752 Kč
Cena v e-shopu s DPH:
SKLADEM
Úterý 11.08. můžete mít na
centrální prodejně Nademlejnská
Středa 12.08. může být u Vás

#### WHAT IS NEEDED
Output every line of the records above verbatim, keeping the original order and line breaks.

#### ANSWER SPACE
752 Kč
Cena v e-shopu s DPH:
SKLADEM
Úterý 11.08. můžete mít na
centrální prodejně Nademlejnská
Středa 12.08. může být u Vás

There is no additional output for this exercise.